Source data
◇ ◇ ◇

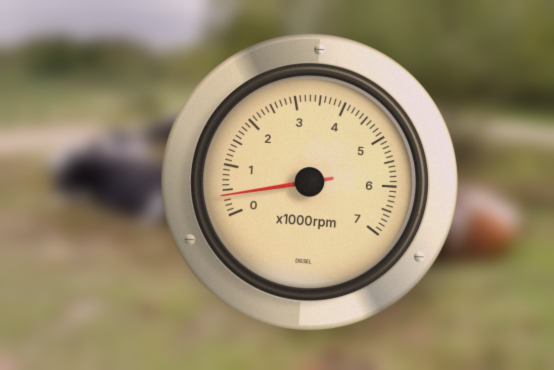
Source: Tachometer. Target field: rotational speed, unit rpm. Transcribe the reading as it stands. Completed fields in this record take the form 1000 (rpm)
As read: 400 (rpm)
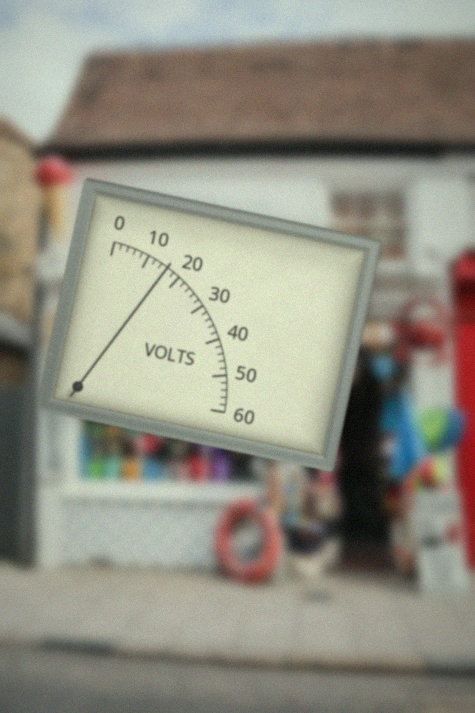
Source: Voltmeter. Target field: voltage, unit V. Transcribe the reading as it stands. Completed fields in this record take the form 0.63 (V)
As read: 16 (V)
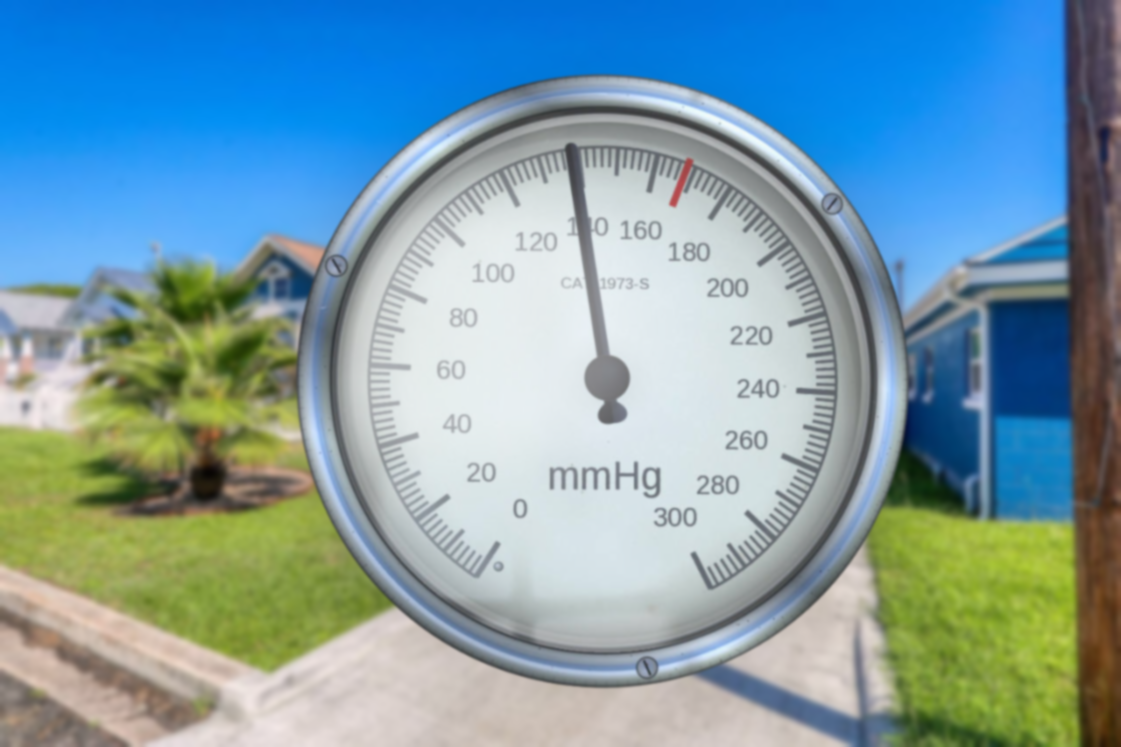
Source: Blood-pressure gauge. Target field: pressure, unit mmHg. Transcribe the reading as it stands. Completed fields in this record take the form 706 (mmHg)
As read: 138 (mmHg)
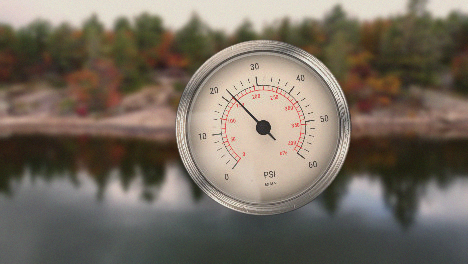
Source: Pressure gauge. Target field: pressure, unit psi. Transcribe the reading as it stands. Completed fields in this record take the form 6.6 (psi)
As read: 22 (psi)
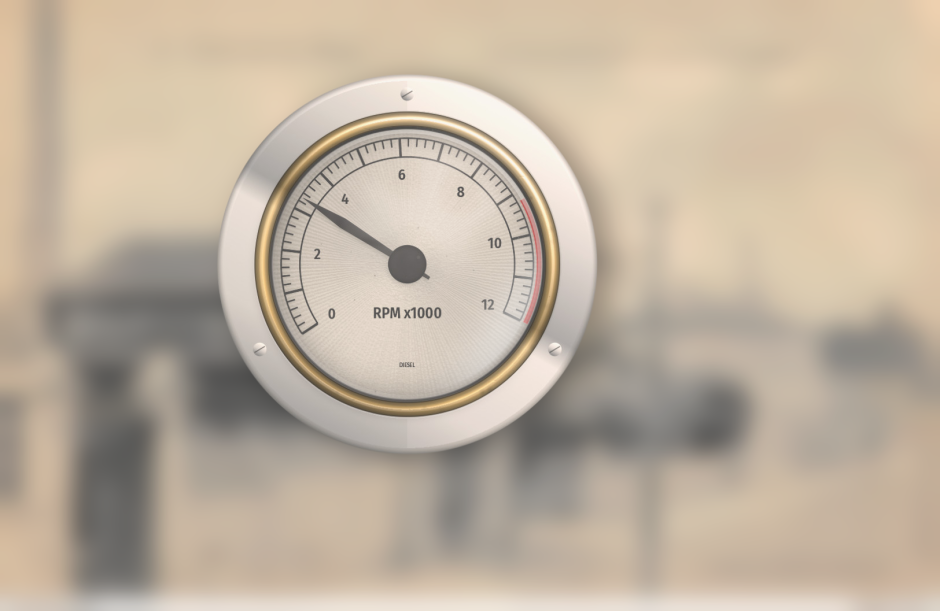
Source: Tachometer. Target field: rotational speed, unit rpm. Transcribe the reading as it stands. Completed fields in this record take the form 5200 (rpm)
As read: 3300 (rpm)
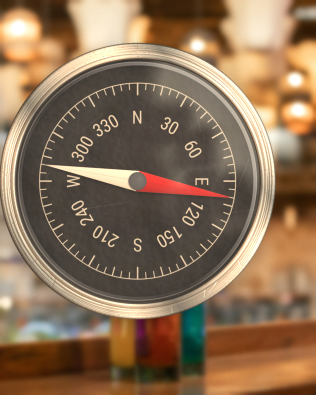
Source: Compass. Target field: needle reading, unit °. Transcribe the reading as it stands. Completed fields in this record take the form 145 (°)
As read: 100 (°)
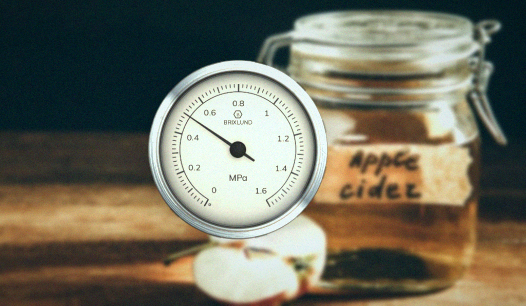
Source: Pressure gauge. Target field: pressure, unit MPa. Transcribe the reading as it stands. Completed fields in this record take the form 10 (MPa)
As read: 0.5 (MPa)
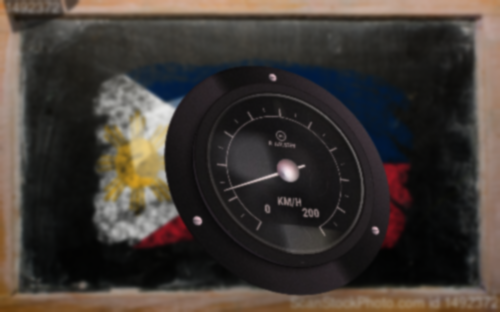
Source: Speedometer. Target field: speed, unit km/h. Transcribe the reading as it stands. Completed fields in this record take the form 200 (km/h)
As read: 25 (km/h)
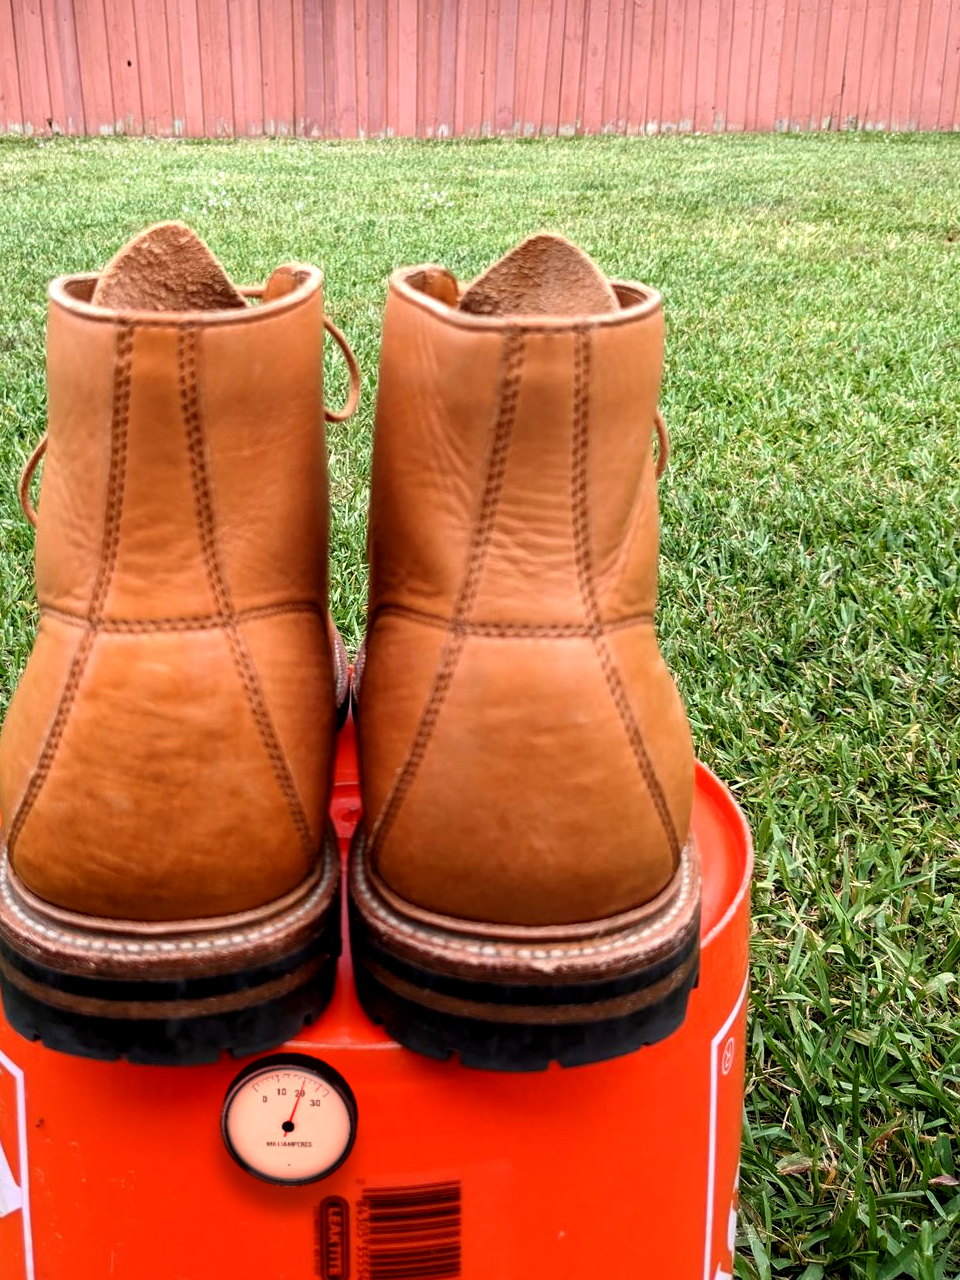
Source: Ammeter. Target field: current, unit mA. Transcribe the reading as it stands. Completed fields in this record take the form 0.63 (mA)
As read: 20 (mA)
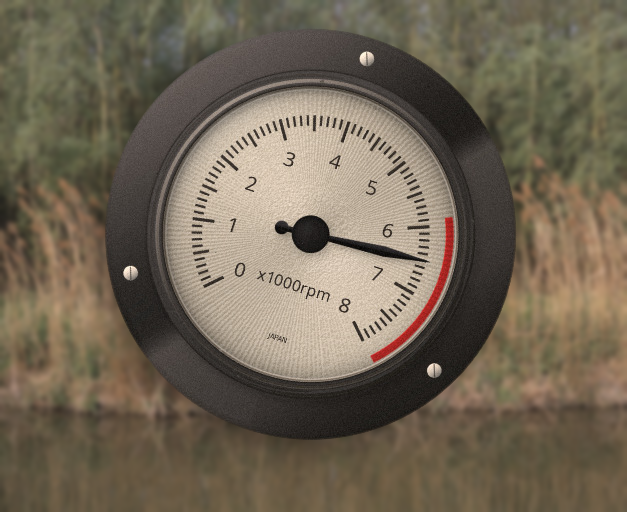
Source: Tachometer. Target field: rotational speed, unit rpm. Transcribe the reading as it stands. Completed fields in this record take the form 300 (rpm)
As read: 6500 (rpm)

◇ ◇ ◇

WHAT THE TASK ASKS — Output every line of the rows above as a Markdown table with the columns "No." and "Line", numbering each line and leaving out blank lines and the pictures.

PROBLEM SOLUTION —
| No. | Line |
|---|---|
| 1 | Source: Tachometer. Target field: rotational speed, unit rpm. Transcribe the reading as it stands. Completed fields in this record take the form 1000 (rpm) |
| 2 | As read: 400 (rpm) |
| 3 | Source: Voltmeter. Target field: voltage, unit V. Transcribe the reading as it stands. Completed fields in this record take the form 0.63 (V) |
| 4 | As read: 16 (V) |
| 5 | Source: Blood-pressure gauge. Target field: pressure, unit mmHg. Transcribe the reading as it stands. Completed fields in this record take the form 706 (mmHg) |
| 6 | As read: 138 (mmHg) |
| 7 | Source: Pressure gauge. Target field: pressure, unit psi. Transcribe the reading as it stands. Completed fields in this record take the form 6.6 (psi) |
| 8 | As read: 22 (psi) |
| 9 | Source: Tachometer. Target field: rotational speed, unit rpm. Transcribe the reading as it stands. Completed fields in this record take the form 5200 (rpm) |
| 10 | As read: 3300 (rpm) |
| 11 | Source: Compass. Target field: needle reading, unit °. Transcribe the reading as it stands. Completed fields in this record take the form 145 (°) |
| 12 | As read: 100 (°) |
| 13 | Source: Pressure gauge. Target field: pressure, unit MPa. Transcribe the reading as it stands. Completed fields in this record take the form 10 (MPa) |
| 14 | As read: 0.5 (MPa) |
| 15 | Source: Speedometer. Target field: speed, unit km/h. Transcribe the reading as it stands. Completed fields in this record take the form 200 (km/h) |
| 16 | As read: 25 (km/h) |
| 17 | Source: Ammeter. Target field: current, unit mA. Transcribe the reading as it stands. Completed fields in this record take the form 0.63 (mA) |
| 18 | As read: 20 (mA) |
| 19 | Source: Tachometer. Target field: rotational speed, unit rpm. Transcribe the reading as it stands. Completed fields in this record take the form 300 (rpm) |
| 20 | As read: 6500 (rpm) |